We have a point-ful definition of aggregate. Could we have a point-free one too? Let’s eta-reduce!

aggregate f = sum . map f
aggregate f = (.) sum (map f)
aggregate f = (.) sum $ map f
aggregate f = (.) sum . map $ f
aggregate = \f -> (.) sum . map $ f
aggregate = (.) sum . map
aggregate = (sum .) . map

Well, that’s clear enough! How do we even read (sum .) . map?

aggregate is somehow a combination of sum and map. We don’t have the words just yet to describe the nature of that combination, but let’s have a closer look.

We can define a combinator to represent the abstraction (f .) . g:

oo :: (c -> d) -> (a -> b -> c) -> a -> b -> d
oo = \f g -> (f .) . g

With Haskell’s infix backticks, we can write:

aggregate = sum `oo` map

But what is this oo? Let’s eta-abstract:

oo = \f g -> (f .) . g
oo = \f g x -> (f .) . g $ x
oo = \f g x -> (f .) $ g x
oo = \f g x -> (f .) g x
oo = \f g x -> f . g x
oo = \f g x y -> f . g x $ y
oo = \f g x y -> f $ g x y

or, if you prefer:

oo = \f g x y -> f (g x y)

In other words, oo is another kind of pipe: in its first phase it applies a function to two inputs and produces a single output; in the second phase, it applies that output to another function and returns the final result.

The oo combinator is ubiquitous. We use it all the time in expressions like this:

concatMap = (concat .) . map
mapM      = (sequence .) . map

We might as well get comfy with (f .) . g, and to that end there’s a pretty good explanation here.

But I’m very excited because Today I Learned that oo already has a much nicer name.

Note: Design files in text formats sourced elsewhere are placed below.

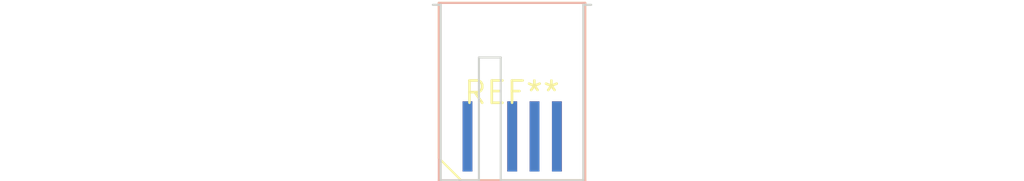
<source format=kicad_pcb>
(kicad_pcb (version 20240108) (generator pcbnew)

  (general
    (thickness 1.6)
  )

  (paper "A4")
  (layers
    (0 "F.Cu" signal)
    (31 "B.Cu" signal)
    (32 "B.Adhes" user "B.Adhesive")
    (33 "F.Adhes" user "F.Adhesive")
    (34 "B.Paste" user)
    (35 "F.Paste" user)
    (36 "B.SilkS" user "B.Silkscreen")
    (37 "F.SilkS" user "F.Silkscreen")
    (38 "B.Mask" user)
    (39 "F.Mask" user)
    (40 "Dwgs.User" user "User.Drawings")
    (41 "Cmts.User" user "User.Comments")
    (42 "Eco1.User" user "User.Eco1")
    (43 "Eco2.User" user "User.Eco2")
    (44 "Edge.Cuts" user)
    (45 "Margin" user)
    (46 "B.CrtYd" user "B.Courtyard")
    (47 "F.CrtYd" user "F.Courtyard")
    (48 "B.Fab" user)
    (49 "F.Fab" user)
    (50 "User.1" user)
    (51 "User.2" user)
    (52 "User.3" user)
    (53 "User.4" user)
    (54 "User.5" user)
    (55 "User.6" user)
    (56 "User.7" user)
    (57 "User.8" user)
    (58 "User.9" user)
  )

  (setup
    (pad_to_mask_clearance 0)
    (pcbplotparams
      (layerselection 0x00010fc_ffffffff)
      (plot_on_all_layers_selection 0x0000000_00000000)
      (disableapertmacros false)
      (usegerberextensions false)
      (usegerberattributes false)
      (usegerberadvancedattributes false)
      (creategerberjobfile false)
      (dashed_line_dash_ratio 12.000000)
      (dashed_line_gap_ratio 3.000000)
      (svgprecision 4)
      (plotframeref false)
      (viasonmask false)
      (mode 1)
      (useauxorigin false)
      (hpglpennumber 1)
      (hpglpenspeed 20)
      (hpglpendiameter 15.000000)
      (dxfpolygonmode false)
      (dxfimperialunits false)
      (dxfusepcbnewfont false)
      (psnegative false)
      (psa4output false)
      (plotreference false)
      (plotvalue false)
      (plotinvisibletext false)
      (sketchpadsonfab false)
      (subtractmaskfromsilk false)
      (outputformat 1)
      (mirror false)
      (drillshape 1)
      (scaleselection 1)
      (outputdirectory "")
    )
  )

  (net 0 "")

  (footprint "Samtec_MECF-05-0_-L-DV_2x05_P1.27mm_Polarized_Edge" (layer "F.Cu") (at 0 0))

)

</source>
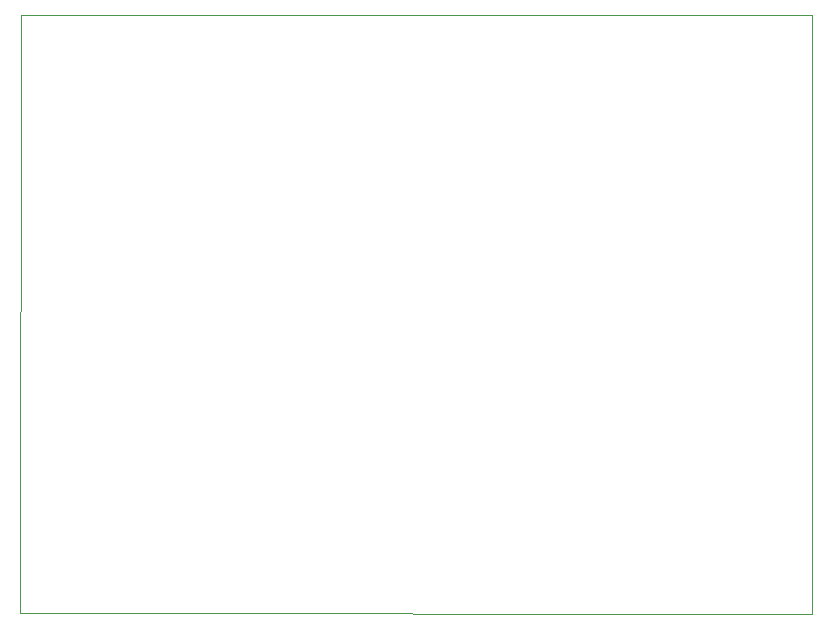
<source format=gbr>
%TF.GenerationSoftware,KiCad,Pcbnew,(5.1.9)-1*%
%TF.CreationDate,2021-10-15T13:48:39-04:00*%
%TF.ProjectId,ECE477_motorcontroller,45434534-3737-45f6-9d6f-746f72636f6e,rev?*%
%TF.SameCoordinates,Original*%
%TF.FileFunction,Profile,NP*%
%FSLAX46Y46*%
G04 Gerber Fmt 4.6, Leading zero omitted, Abs format (unit mm)*
G04 Created by KiCad (PCBNEW (5.1.9)-1) date 2021-10-15 13:48:39*
%MOMM*%
%LPD*%
G01*
G04 APERTURE LIST*
%TA.AperFunction,Profile*%
%ADD10C,0.050000*%
%TD*%
G04 APERTURE END LIST*
D10*
X103650000Y-89000000D02*
X103700000Y-38400000D01*
X170700000Y-89100000D02*
X103650000Y-89000000D01*
X170700000Y-38400000D02*
X170700000Y-89100000D01*
X103700000Y-38400000D02*
X170700000Y-38400000D01*
M02*

</source>
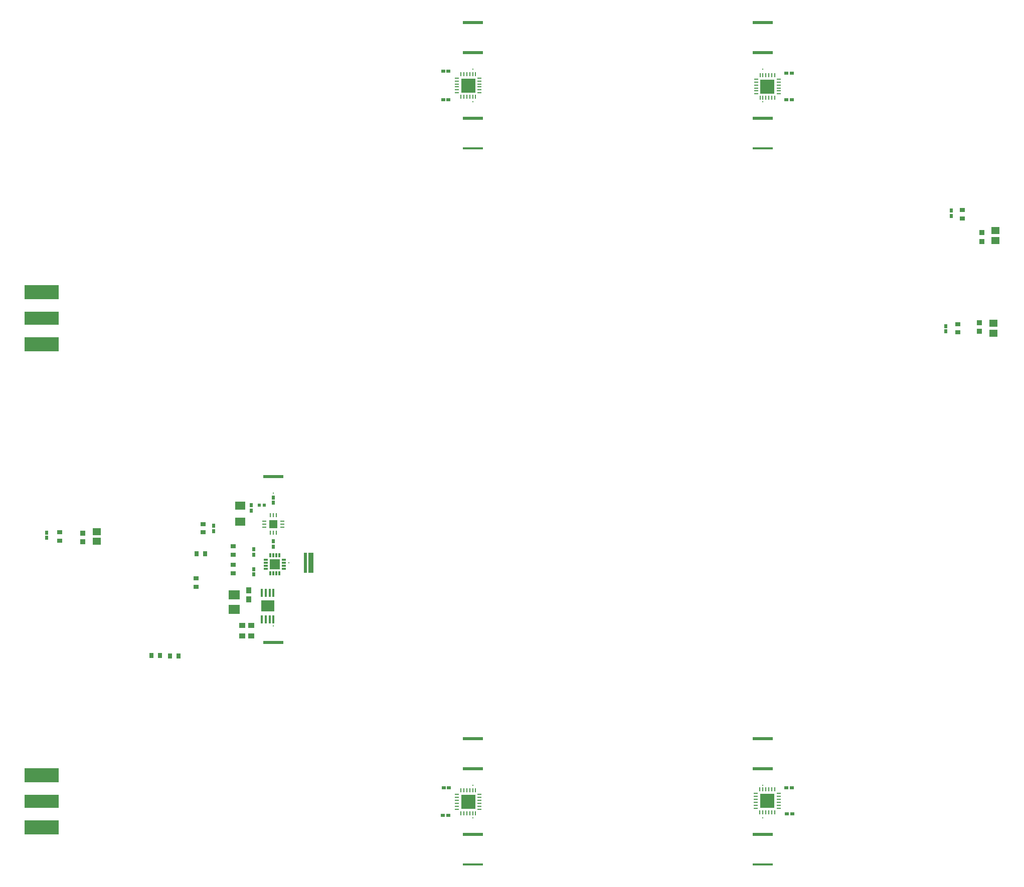
<source format=gtp>
G04*
G04 #@! TF.GenerationSoftware,Altium Limited,Altium Designer,23.2.1 (34)*
G04*
G04 Layer_Color=8421504*
%FSLAX25Y25*%
%MOIN*%
G70*
G04*
G04 #@! TF.SameCoordinates,CA660C8E-C53F-4193-A26E-31EAB45B7BEE*
G04*
G04*
G04 #@! TF.FilePolarity,Positive*
G04*
G01*
G75*
%ADD15R,0.13610X0.01575*%
%ADD16R,0.03291X0.13610*%
%ADD17R,0.03543X0.02756*%
%ADD18R,0.01968X0.02756*%
%ADD19R,0.13610X0.01992*%
%ADD20R,0.09646X0.09646*%
%ADD21R,0.03150X0.00984*%
%ADD22R,0.00984X0.03150*%
%ADD23R,0.02598X0.02441*%
%ADD24R,0.13610X0.01968*%
%ADD25R,0.01100X0.01000*%
%ADD26R,0.01968X0.13610*%
%ADD27R,0.01000X0.01100*%
%ADD28R,0.05733X0.04940*%
%ADD29R,0.03591X0.03772*%
%ADD30R,0.23000X0.09000*%
%ADD31R,0.23000X0.09500*%
%ADD32R,0.02441X0.02598*%
%ADD33R,0.02756X0.03543*%
%ADD34R,0.01772X0.05315*%
%ADD35R,0.08898X0.07205*%
%ADD36R,0.05709X0.05709*%
%ADD37R,0.02559X0.00984*%
%ADD38R,0.00984X0.02559*%
%ADD39R,0.01181X0.02953*%
%ADD40R,0.02953X0.01181*%
%ADD41R,0.06890X0.06890*%
%ADD42R,0.07087X0.05315*%
%ADD43R,0.07284X0.06496*%
%ADD44R,0.03740X0.03937*%
%ADD45R,0.03937X0.03740*%
%ADD46R,0.02423X0.02254*%
D15*
X489475Y595437D02*
D03*
X682388D02*
D03*
X489475Y118941D02*
D03*
X682388D02*
D03*
D16*
X382110Y319843D02*
D03*
D17*
X310200Y340044D02*
D03*
Y345556D02*
D03*
X814799Y554433D02*
D03*
Y548921D02*
D03*
X811908Y478487D02*
D03*
Y472975D02*
D03*
X214898Y334551D02*
D03*
Y340063D02*
D03*
X305708Y309387D02*
D03*
Y303875D02*
D03*
X330289Y312913D02*
D03*
Y318425D02*
D03*
Y325117D02*
D03*
Y330629D02*
D03*
D18*
X317400Y344372D02*
D03*
Y340828D02*
D03*
X807614Y554039D02*
D03*
Y550496D02*
D03*
X804008Y473659D02*
D03*
Y477202D02*
D03*
X206236Y339866D02*
D03*
Y336323D02*
D03*
D19*
X682406Y202665D02*
D03*
X489492Y202665D02*
D03*
X682398Y679095D02*
D03*
X489484D02*
D03*
D20*
X486531Y637264D02*
D03*
X685404Y636581D02*
D03*
X685370Y161389D02*
D03*
X486539Y160835D02*
D03*
D21*
X478953Y632342D02*
D03*
Y634311D02*
D03*
Y636279D02*
D03*
Y638248D02*
D03*
Y640217D02*
D03*
Y642185D02*
D03*
X494110D02*
D03*
Y640217D02*
D03*
Y638248D02*
D03*
Y636279D02*
D03*
Y634311D02*
D03*
Y632342D02*
D03*
X692983Y641502D02*
D03*
Y639534D02*
D03*
Y637565D02*
D03*
Y635597D02*
D03*
Y633628D02*
D03*
Y631660D02*
D03*
X677825D02*
D03*
Y633628D02*
D03*
Y635597D02*
D03*
Y637565D02*
D03*
Y639534D02*
D03*
Y641502D02*
D03*
X677791Y166310D02*
D03*
Y164341D02*
D03*
Y162373D02*
D03*
Y160404D02*
D03*
Y158436D02*
D03*
Y156467D02*
D03*
X692949D02*
D03*
Y158436D02*
D03*
Y160404D02*
D03*
Y162373D02*
D03*
Y164341D02*
D03*
Y166310D02*
D03*
X478961Y155913D02*
D03*
Y157882D02*
D03*
Y159850D02*
D03*
Y161819D02*
D03*
Y163787D02*
D03*
Y165756D02*
D03*
X494118D02*
D03*
Y163787D02*
D03*
Y161819D02*
D03*
Y159850D02*
D03*
Y157882D02*
D03*
Y155913D02*
D03*
D22*
X481610Y644842D02*
D03*
X483579D02*
D03*
X485547D02*
D03*
X487516D02*
D03*
X489484D02*
D03*
X491453D02*
D03*
Y629685D02*
D03*
X489484D02*
D03*
X487516D02*
D03*
X485547D02*
D03*
X483579D02*
D03*
X481610D02*
D03*
X690325Y629002D02*
D03*
X688357D02*
D03*
X686388D02*
D03*
X684420D02*
D03*
X682451D02*
D03*
X680483D02*
D03*
Y644160D02*
D03*
X682451D02*
D03*
X684420D02*
D03*
X686388D02*
D03*
X688357D02*
D03*
X690325D02*
D03*
X690291Y168967D02*
D03*
X688323D02*
D03*
X686354D02*
D03*
X684386D02*
D03*
X682417D02*
D03*
X680449D02*
D03*
Y153810D02*
D03*
X682417D02*
D03*
X684386D02*
D03*
X686354D02*
D03*
X688323D02*
D03*
X690291D02*
D03*
X481618Y168413D02*
D03*
X483587D02*
D03*
X485555D02*
D03*
X487524D02*
D03*
X489492D02*
D03*
X491461D02*
D03*
Y153256D02*
D03*
X489492D02*
D03*
X487524D02*
D03*
X485555D02*
D03*
X483587D02*
D03*
X481618D02*
D03*
D23*
X469976Y627716D02*
D03*
X473441D02*
D03*
X469976Y646614D02*
D03*
X473441D02*
D03*
X698087Y645532D02*
D03*
X701551D02*
D03*
X698087Y627815D02*
D03*
X701551D02*
D03*
X701559Y170185D02*
D03*
X698095D02*
D03*
X701894Y152665D02*
D03*
X698429D02*
D03*
X473252Y151681D02*
D03*
X469787D02*
D03*
X473646Y170087D02*
D03*
X470181D02*
D03*
D24*
X489472Y615386D02*
D03*
X682387Y615356D02*
D03*
X489472Y659114D02*
D03*
X682386D02*
D03*
X682393Y138957D02*
D03*
X682394Y182685D02*
D03*
X489479Y138955D02*
D03*
X489479Y182685D02*
D03*
X357108Y266607D02*
D03*
X357008Y377054D02*
D03*
D25*
X489472Y626409D02*
D03*
X682387Y626379D02*
D03*
X489472Y648091D02*
D03*
X682386D02*
D03*
X682393Y149980D02*
D03*
X682394Y171661D02*
D03*
X489479Y149979D02*
D03*
X489479Y171661D02*
D03*
X357108Y277631D02*
D03*
X357008Y366031D02*
D03*
D26*
X378320Y319802D02*
D03*
D27*
X367297D02*
D03*
D28*
X836933Y534206D02*
D03*
Y540708D02*
D03*
X239504Y340460D02*
D03*
Y333958D02*
D03*
X835665Y472537D02*
D03*
Y479039D02*
D03*
D29*
X828023Y539327D02*
D03*
Y533602D02*
D03*
X230449Y333658D02*
D03*
Y339382D02*
D03*
X826315Y479441D02*
D03*
Y473717D02*
D03*
D30*
X203008Y482453D02*
D03*
Y161081D02*
D03*
D31*
Y465203D02*
D03*
Y499703D02*
D03*
Y143831D02*
D03*
Y178331D02*
D03*
D32*
X357008Y363195D02*
D03*
Y359731D02*
D03*
X344109Y315434D02*
D03*
Y311969D02*
D03*
X344011Y325257D02*
D03*
Y328721D02*
D03*
X342408Y357963D02*
D03*
Y354498D02*
D03*
X357008Y330598D02*
D03*
Y334063D02*
D03*
D33*
X311556Y325700D02*
D03*
X306044D02*
D03*
X293808Y257931D02*
D03*
X288296D02*
D03*
X281508Y258031D02*
D03*
X275996D02*
D03*
D34*
X349420Y282202D02*
D03*
X351979D02*
D03*
X354538D02*
D03*
X357097D02*
D03*
X349420Y299722D02*
D03*
X351979D02*
D03*
X354538D02*
D03*
X357097D02*
D03*
D35*
X353259Y290962D02*
D03*
D36*
X357003Y345591D02*
D03*
D37*
X351097Y343583D02*
D03*
Y345591D02*
D03*
Y347599D02*
D03*
X362908D02*
D03*
Y345591D02*
D03*
Y343583D02*
D03*
D38*
X354995Y351497D02*
D03*
X357003D02*
D03*
X359011D02*
D03*
Y339686D02*
D03*
X357003D02*
D03*
X354995D02*
D03*
D39*
X355034Y312914D02*
D03*
X357003D02*
D03*
X358971D02*
D03*
X360940D02*
D03*
Y324725D02*
D03*
X358971D02*
D03*
X357003D02*
D03*
X355034D02*
D03*
D40*
X363893Y315867D02*
D03*
Y317835D02*
D03*
Y319804D02*
D03*
Y321772D02*
D03*
X352081D02*
D03*
Y319804D02*
D03*
Y317835D02*
D03*
Y315867D02*
D03*
D41*
X357987Y318819D02*
D03*
D42*
X335008Y347017D02*
D03*
Y357844D02*
D03*
D43*
X330920Y288911D02*
D03*
Y298557D02*
D03*
D44*
X340467Y301411D02*
D03*
Y295505D02*
D03*
D45*
X342161Y278031D02*
D03*
X336255D02*
D03*
X342161Y271231D02*
D03*
X336255D02*
D03*
D46*
X351008Y358131D02*
D03*
X347633D02*
D03*
M02*

</source>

It’s a blackbird, so named by logician Raymond Smullyan in his classic puzzle book, To Mock a Mockingbird:

Smullyan’s exposition takes the form of an imaginary account of going into a forest and discussing the unusual “birds” they find there. Each species of bird in Smullyan’s forest stands for a particular kind of combinator appearing in the conventional treatment of combinatory logic.

So, there:

aggregate is a blackbird of sum and map.